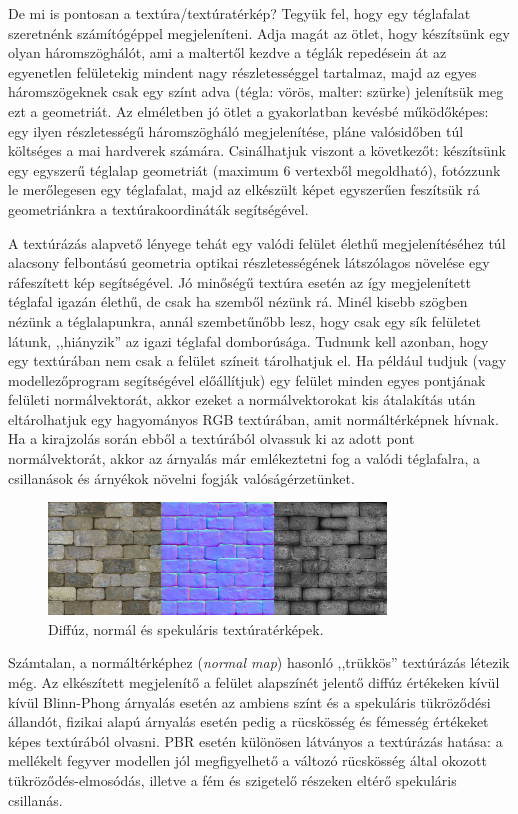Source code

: De mi is pontosan a textúra/textúratérkép? Tegyük fel, hogy egy téglafalat szeretnénk számítógéppel megjeleníteni. Adja magát az ötlet, hogy készítsünk egy olyan háromszöghálót, ami a maltertől kezdve a téglák repedésein át az egyenetlen felületekig mindent nagy részletességgel tartalmaz, majd az egyes háromszögeknek csak egy színt adva (tégla: vörös, malter: szürke) jelenítsük meg ezt a geometriát. Az elméletben jó ötlet a gyakorlatban kevésbé működőképes: egy ilyen részletességű háromszögháló megjelenítése, pláne valósidőben túl költséges a mai hardverek számára. Csinálhatjuk viszont a következőt: készítsünk egy egyszerű téglalap geometriát (maximum 6 vertexből megoldható), fotózzunk le merőlegesen egy téglafalat, majd az elkészült képet egyszerűen feszítsük rá geometriánkra a textúrakoordináták segítségével.

A textúrázás alapvető lényege tehát egy valódi felület élethű megjelenítéséhez túl alacsony felbontású geometria optikai részletességének látszólagos növelése egy ráfeszített kép segítségével. Jó minőségű textúra esetén az így megjelenített téglafal igazán élethű, de csak ha szemből nézünk rá. Minél kisebb szögben nézünk a téglalapunkra, annál szembetűnőbb lesz, hogy csak egy sík felületet látunk, ,,hiányzik'' az igazi téglafal domborúsága. Tudnunk kell azonban, hogy egy textúrában nem csak a felület színeit tárolhatjuk el. Ha például tudjuk (vagy modellezőprogram segítségével előállítjuk) egy felület minden egyes pontjának felületi normálvektorát, akkor ezeket a normálvektorokat kis átalakítás után eltárolhatjuk egy hagyományos RGB textúrában, amit normáltérképnek hívnak. Ha a kirajzolás során ebből a textúrából olvassuk ki az adott pont normálvektorát, akkor az árnyalás már emlékeztetni fog a valódi téglafalra, a csillanások és árnyékok növelni fogják valóságérzetünket.

\begin{figure}[!ht]
    \centering
    \includegraphics[width=0.8\textwidth]{images/brick_texture_maps.png}
    \caption{Diffúz, normál és spekuláris textúratérképek.}
\end{figure}

Számtalan, a normáltérképhez (\textit{normal map}) hasonló ,,trükkös'' textúrázás létezik még. Az elkészített megjelenítő a felület alapszínét jelentő diffúz értékeken kívül kívül Blinn-Phong árnyalás esetén az ambiens színt és a spekuláris tükröződési állandót, fizikai alapú árnyalás esetén pedig a rücskösség és fémesség értékeket képes textúrából olvasni. PBR esetén különösen látványos a textúrázás hatása: a mellékelt fegyver modellen jól megfigyelhető a változó rücskösség által okozott tükröződés-elmosódás, illetve a fém és szigetelő részeken eltérő spekuláris csillanás.

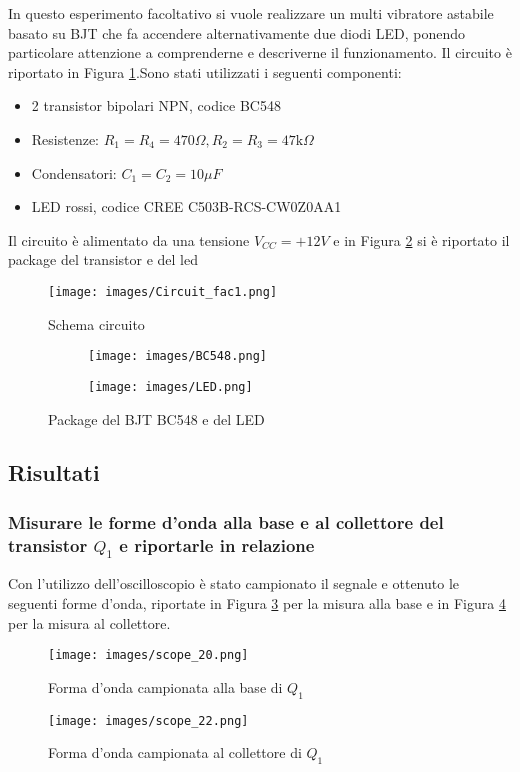 In questo esperimento facoltativo si vuole realizzare un multi vibratore astabile basato su BJT che fa accendere alternativamente due diodi LED, ponendo particolare attenzione a comprenderne e descriverne il funzionamento. Il circuito è riportato in Figura \ref{fig:Circuit_fac}.Sono stati utilizzati i seguenti componenti:
\begin{itemize}
    \item 2 transistor bipolari NPN, codice BC548
    \item Resistenze: $R_1=R_4=470\Omega,R_2=R_3=47\text{k}\Omega$ 
    \item Condensatori: $C_1=C_2=10\mu F$
    \item LED rossi, codice CREE C503B-RCS-CW0Z0AA1
\end{itemize}
Il circuito è alimentato da una tensione $V_{CC}=+12V$ e in Figura \ref{fig:Package3} si è riportato il package del transistor e del led
\begin{figure}[H]
    \centering
    \texttt{[image: images/Circuit\_fac1.png]}
    \caption{Schema circuito}
    \label{fig:Circuit_fac}
\end{figure}
\begin{figure}[H]
    \centering
    \begin{subfigure}{.5\textwidth}
      \centering
      \texttt{[image: images/BC548.png]}
    \end{subfigure}%
    \begin{subfigure}{.5\textwidth}
      \centering
      \texttt{[image: images/LED.png]}
    \end{subfigure}
    \caption{Package del BJT BC548 e del LED}
    \label{fig:Package3}
\end{figure}

\subsection{Risultati}
\subsubsection*{Misurare le forme d’onda alla base e al collettore del transistor $Q_1$ e riportarle in relazione}
Con l'utilizzo dell'oscilloscopio è stato campionato il segnale e  ottenuto le seguenti forme d'onda, riportate in Figura \ref{fig:FacBaseQ1} per la misura alla base e in Figura \ref{fig:FacCollectorQ1} per la misura al collettore.
\begin{figure}[H]
    \centering
    \texttt{[image: images/scope\_20.png]}
    \caption{Forma d'onda campionata alla base di $Q_1$}
    \label{fig:FacBaseQ1}
\end{figure}
\begin{figure}[H]
    \centering
    \texttt{[image: images/scope\_22.png]}
    \caption{Forma d'onda campionata al collettore di $Q_1$}
    \label{fig:FacCollectorQ1}
\end{figure}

Your goal - Omit the pictures. Print, word for word, the lines from the beginning of the entries above through the line that holds "a textúrakoordináták segítségével.".

Solution to the exercise -
Source code

: De mi is pontosan a textúra/textúratérkép? Tegyük fel, hogy egy téglafalat szeretnénk számítógéppel megjeleníteni. Adja magát az ötlet, hogy készítsünk egy olyan háromszöghálót, ami a maltertől kezdve a téglák repedésein át az egyenetlen felületekig mindent nagy részletességgel tartalmaz, majd az egyes háromszögeknek csak egy színt adva (tégla: vörös, malter: szürke) jelenítsük meg ezt a geometriát. Az elméletben jó ötlet a gyakorlatban kevésbé működőképes: egy ilyen részletességű háromszögháló megjelenítése, pláne valósidőben túl költséges a mai hardverek számára. Csinálhatjuk viszont a következőt: készítsünk egy egyszerű téglalap geometriát (maximum 6 vertexből megoldható), fotózzunk le merőlegesen egy téglafalat, majd az elkészült képet egyszerűen feszítsük rá geometriánkra a textúrakoordináták segítségével.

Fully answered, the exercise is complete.